▶ REQUIREMENT 1
According to the commit page, which parameter does the diff remove from `eplb_map_to_physical_and_record`?
▶ REQUIREMENT 2
Reproduce the stretch of the commit page from "logical_to_physical_map: The logical" through "The indices type.", character for character.

[Refactor] Optimize `select_experts` (#28069)

Signed-off-by: yewentao256 <zhyanwentao@126.com>

[Refactor] Optimize `select_experts` (#28069)
Signed-off-by: yewentao256 <zhyanwentao@126.com>
5031cd5d · Wentao Ye · GitHub · 3aaa94ac · 5031cd5d · 5031cd5d
Unverified Commit 5031cd5d authored Nov 19, 2025 by Wentao Ye Committed by GitHub Nov 19, 2025
5 changed files
--- a/vllm/model_executor/layers/fused_moe/fused_moe.py
+++ b/vllm/model_executor/layers/fused_moe/fused_moe.py
@@ -1246,7 +1246,6 @@ def eplb_map_to_physical_and_record(
    expert_load_view: torch.Tensor,
    logical_to_physical_map: torch.Tensor,
    logical_replica_count: torch.Tensor,
-    indices_type: torch.dtype | None = None,
 ) -> torch.Tensor:
    """
    Map the logical expert ids to physical expert ids
@@ -1260,7 +1259,6 @@ def eplb_map_to_physical_and_record(
        expert_load_view: The expert load view.
        logical_to_physical_map: The logical to physical map.
        logical_replica_count: The logical replica count.
-        indices_type: The indices type.
    Returns:
        The physical expert ids.
@@ -1310,9 +1308,6 @@ def eplb_map_to_physical_and_record(
        index=topk_ids_flatten.long(),
        src=torch.ones_like(topk_ids_flatten).to(expert_load_view),
    )
-    if indices_type is not None:
-        topk_ids = topk_ids.to(dtype=indices_type)

▶ EXCERPTED RECORDS
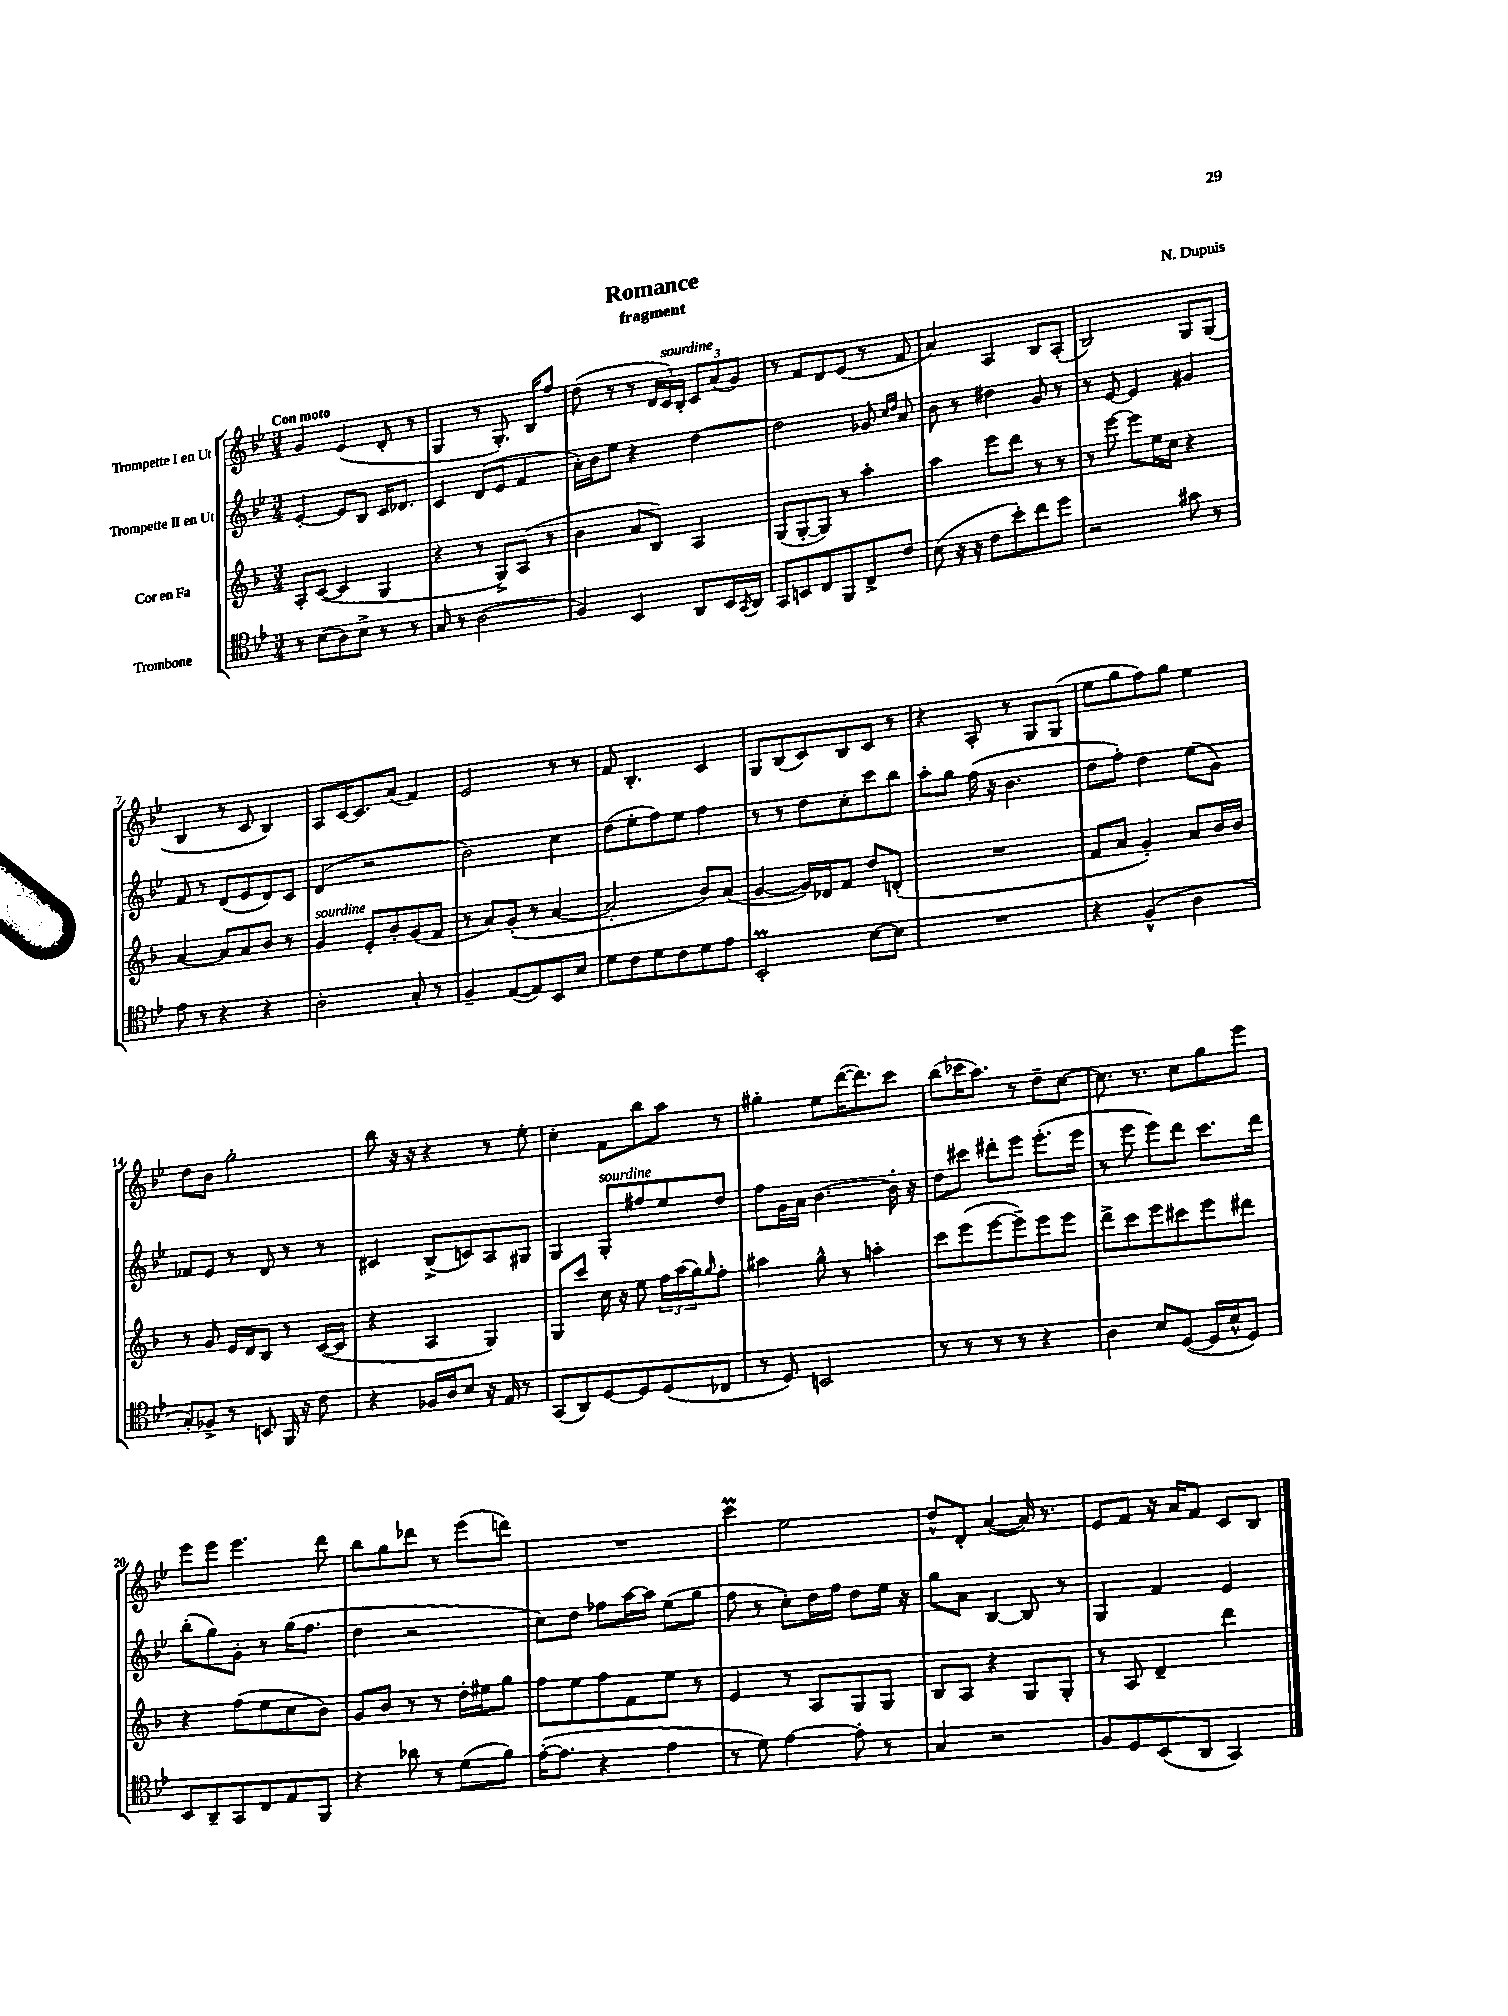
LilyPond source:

\header { title = "Romance" composer = "N. Dupuis" subtitle = "fragment" }
<<
\new StaffGroup <<
\new Staff = "s0" \with { instrumentName = "Trompette I en Ut" } {
    \clef treble \key bes \major \numericTimeSignature \time 3/4 \tempo "Con moto"
    g'4 ees'4( d'8-. r8 |
    g4 r8 g8.-.) bes16 f''8 |
    d''8( r8 r8 \tuplet 3/2 { d'16 c'16^\markup { \italic "sourdine" }) bes16-. } \tuplet 3/2 { c'8 a'8( g'8) } |
    r8 f'8 d'8 ees'8( r8 f'8 |
    a'4) a4 bes8 a8-.( |
    bes2) g8 g8( |
    bes4 r8 c'8 bes4) |
    a8 c'16~ c'8. a'8( f'4) |
    ees'2 r8 r8 |
    f'8 bes4.-. c'4 |
    g8 bes8( c'8) bes8 c'8 r8 |
    r4 a8-. r8 g8 g8( |
    ees''8 g''8 f''8) g''8 ees''4 |
    d''8 bes'8 g''2-. |
    bes''8 r16 r16 r4 r8 ees''8-. |
    c''4-. f'8 bes''8 a''8 r8 |
    gis''4-. ees''8 d'''16~( d'''8.) c'''8 |
    bes''8( ces'''16 a''8.) r8 d''8-- c''8~ |
    c''8. r8. c''8 g''8 ees'''8 |
    ees'''8 ees'''8 ees'''4. d'''8 |
    bes''8 g''8 des'''8 r8 ees'''8( d'''8) |
    R2. |
    c'''4\prall ees''2 |
    d''8-^ d'8-. a'4~( a'16) r8. |
    ees'8 f'8 r16 a'16 f'8 c'8 bes8 \bar "|." |
}
\new Staff = "s1" \with { instrumentName = "Trompette II en Ut" } {
    \clef treble \key bes \major \numericTimeSignature \time 3/4
    ees'4~-. ees'8 bes8 c'16 des'8. |
    c'4 d'8( ees'8 f'4 |
    a'16-.) bes'16 ees''8 r4 d''4~ |
    d''2 ges'8 \grace { c''16 d''16 } a'8 |
    bes'8 r8 dis''4 g'8 r8 |
    r8 ees'8~ ees'4 gis'4 |
    f'8 r8 d'8( ees'8 d'8) c'8 |
    d'4( r2 |
    bes'2) c''4 |
    d''8( ees''8-. f''8) ees''8 f''4 |
    r8 r8 d''8 c''8-. c'''8 bes''8 |
    a''8-. g''8 f''16( r16 bes'4. |
    d''8 f''8-.) d''4 ees''8( g'8) |
    fes'8 ees'8 r8 d'8 r8 r8 |
    cis'4 bes8->( c'8) a8 gis8 |
    g4 g8-.^\markup { \italic "sourdine" } fis''8 ees''8 d''8 |
    f''8 g'16 a'16 bes'4.~ bes'16-. r16 |
    d''8 cis'''8 dis'''8-. ees'''8 ees'''8.-.( ees'''16 |
    r8 ees'''8 ees'''8) d'''8 c'''8. d'''16 |
    bes''8-.( g''8) g'8-. r8 g''16( f''8. |
    d''4 r2 |
    c''8) d''8 fes''8 a''16~ a''16 ees''8( g''8 |
    f''8 r8 c''8-.) d''16 f''16 d''8 ees''16 r16 |
    g''8 a'8 bes4~ bes8 r8 |
    g4 f'4 ees'4 \bar "|." |
}
\new Staff = "s2" \with { instrumentName = "Cor en Fa" } {
    \clef treble \key f \major \numericTimeSignature \time 3/4
    a8-. c'8~( c'4 g4 |
    r4 r8 g8->) a8( r8 |
    bes'4 a'8 bes8) a4 |
    g8( g8~-. g8) r8 a''4-. |
    a''4 e'''8 d'''8 r8 r8 |
    r8 e'''8~ e'''8 e''16 c''16 r4 |
    a'4~ a'8 a'8 bes'8 r8 |
    g'4^\markup { \italic "sourdine" } e'8-. bes'8-. g'8( f'8 |
    r8 a'8) g'8-.( r8 a'4~ |
    a'2-. bes'8) a'8( |
    g'4~ g'16) des'16 f'8 d''8 d'8-.( |
    R2. |
    f'8 a'8 g'4-.) a'8 bes'16 bes'16 |
    r8 g'8 e'16 d'16 bes8 r8 c'16~( c'16 |
    r4 a4 g4) |
    g8 c'''8 c''16 r16 e''8 \tuplet 3/2 { f''16 a''16( g''16) } \grace { g''16 } f''8-. |
    ais''4 g''8-^ r8 a''4-. |
    c'''8 e'''8( e'''8~ e'''8--) e'''8 e'''8 |
    d'''8-> c'''8 e'''8 cis'''8 e'''8 dis'''8 |
    r4 f''8( e''8 c''8 bes'8) |
    g'8 bes'8 r8 r8 d''16-. eis''16 g''8 |
    f''8 e''8 f''8 f'8 e''8 r8 |
    e'4 r8 a8 g8 g8 |
    bes8 a8 r4 g8 g8-. |
    r8 a8 d'4-- d'''4 \bar "|." |
}
\new Staff = "s3" \with { instrumentName = "Trombone" } {
    \clef tenor \key bes \major \numericTimeSignature \time 3/4
    r8 bes8( a8) bes8-> r8 r8 |
    g8 r8 a2( |
    f4) bes,4 a,8 bes,16 \acciaccatura { g,8 } a,16 |
    g,8 b,8 c8 f,8 c8-> c'8 |
    bes8( r16 r16 c'8 bes'8-.) c''8 d''8 |
    r2 gis'8 r8 |
    ees'8 r8 r4 r4 |
    a2-. g8-. r8 |
    f4-- ees8~( ees8) bes,8 bes8 |
    d'8 c'8 d'8 c'8 d'8 ees'8 |
    bes,2-.\prall bes8~ bes8 |
    R2. |
    r4 f4-^( a4 |
    g8-.) fes8-> r8 b,8 f,16 r16 c'8 |
    r4 fes16 a16 bes8 r16 ees16 r8 |
    g,8( a,8) d8~ d8 d8( ces8 |
    r8 d8) b,2 |
    r8 r8 r8 r8 r4 |
    a4 bes8 d8~( d16 bes16-^ d8) |
    bes,8 a,8-- g,8 c8 ees8 f,8 |
    r4 aes'8 r8 d'8( f'8) |
    ees'16~-.( ees'8. r4 ees'4 |
    r8 d'8) ees'4~ ees'8-. r8 |
    g4 r2 |
    f8 d8 bes,8( a,8 g,4) \bar "|." |
}
>>
>>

▶ EXERCISE RESPONSE 1
`indices_type`

▶ EXERCISE RESPONSE 2
logical_to_physical_map: The logical to physical map.
        logical_replica_count: The logical replica count.
-        indices_type: The indices type.